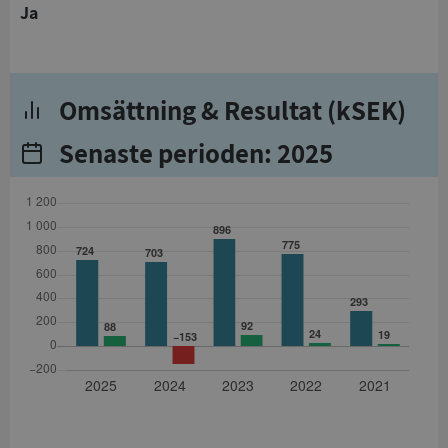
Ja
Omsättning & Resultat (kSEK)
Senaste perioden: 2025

--

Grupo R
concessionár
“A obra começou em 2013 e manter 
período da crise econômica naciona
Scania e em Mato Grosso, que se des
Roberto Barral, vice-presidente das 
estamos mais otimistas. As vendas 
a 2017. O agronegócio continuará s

--

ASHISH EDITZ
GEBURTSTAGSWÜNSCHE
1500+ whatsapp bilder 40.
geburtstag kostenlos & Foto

## JOB ITEM
Retype exactly the span of lines from the one with "2013 e manter" through the one with "a 2017. O agronegócio continuará s"; include both ends and omit the rest of the material.

## RESPONSE
“A obra começou em 2013 e manter 
período da crise econômica naciona
Scania e em Mato Grosso, que se des
Roberto Barral, vice-presidente das 
estamos mais otimistas. As vendas 
a 2017. O agronegócio continuará s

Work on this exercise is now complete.